- Your instructions
Rewrite the text read from each picture in the material below as a Markdown table with the columns n and Line, one numbered row per line, skipping blank lines and leaving the pictures out.

- Data provided

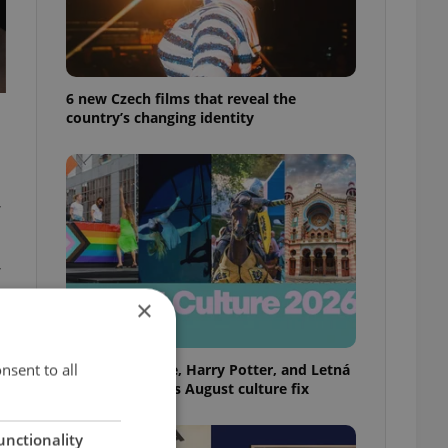
6 new Czech films that reveal the
country’s changing identity
,
,
×
nsent to all
Rainbow parade, Harry Potter, and Letná
big top: Prague’s August culture fix
unctionality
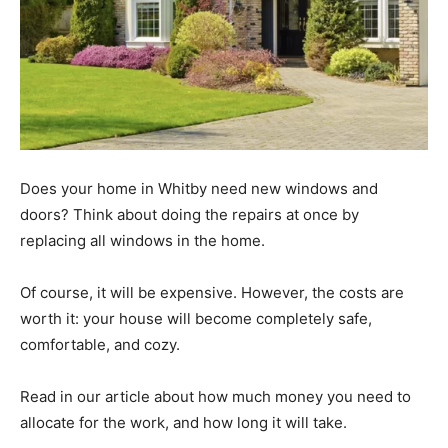
Does your home in Whitby need new windows and
doors? Think about doing the repairs at once by
replacing all windows in the home.
Of course, it will be expensive. However, the costs are
worth it: your house will become completely safe,
comfortable, and cozy.
Read in our article about how much money you need to
allocate for the work, and how long it will take.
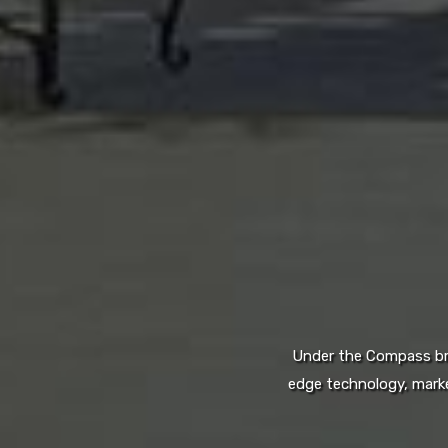
Under the Compass bran
edge technology, marke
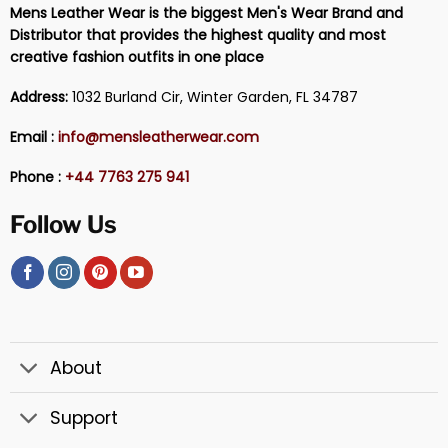
Mens Leather Wear is the biggest Men's Wear Brand and
Distributor that provides the highest quality and most
creative fashion outfits in one place
Address:
1032 Burland Cir, Winter Garden, FL 34787
Email :
info@mensleatherwear.com
Phone :
+44 7763 275 941
Follow Us
About
Support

- Response below
| n | Line |
|---|---|
| 1 | 6 new Czech films that reveal the |
| 2 | country’s changing identity |
| 3 | , |
| 4 | , |
| 5 | × |
| 6 | nsent to all |
| 7 | Rainbow parade, Harry Potter, and Letná |
| 8 | big top: Prague’s August culture fix |
| 9 | unctionality |
| 10 | Does your home in Whitby need new windows and |
| 11 | doors? Think about doing the repairs at once by |
| 12 | replacing all windows in the home. |
| 13 | Of course, it will be expensive. However, the costs are |
| 14 | worth it: your house will become completely safe, |
| 15 | comfortable, and cozy. |
| 16 | Read in our article about how much money you need to |
| 17 | allocate for the work, and how long it will take. |
| 18 | Under the Compass bran |
| 19 | edge technology, marke |
| 20 | Mens Leather Wear is the biggest Men's Wear Brand and |
| 21 | Distributor that provides the highest quality and most |
| 22 | creative fashion outfits in one place |
| 23 | Address: |
| 24 | 1032 Burland Cir, Winter Garden, FL 34787 |
| 25 | Email : |
| 26 | info@mensleatherwear.com |
| 27 | Phone : |
| 28 | +44 7763 275 941 |
| 29 | Follow Us |
| 30 | About |
| 31 | Support |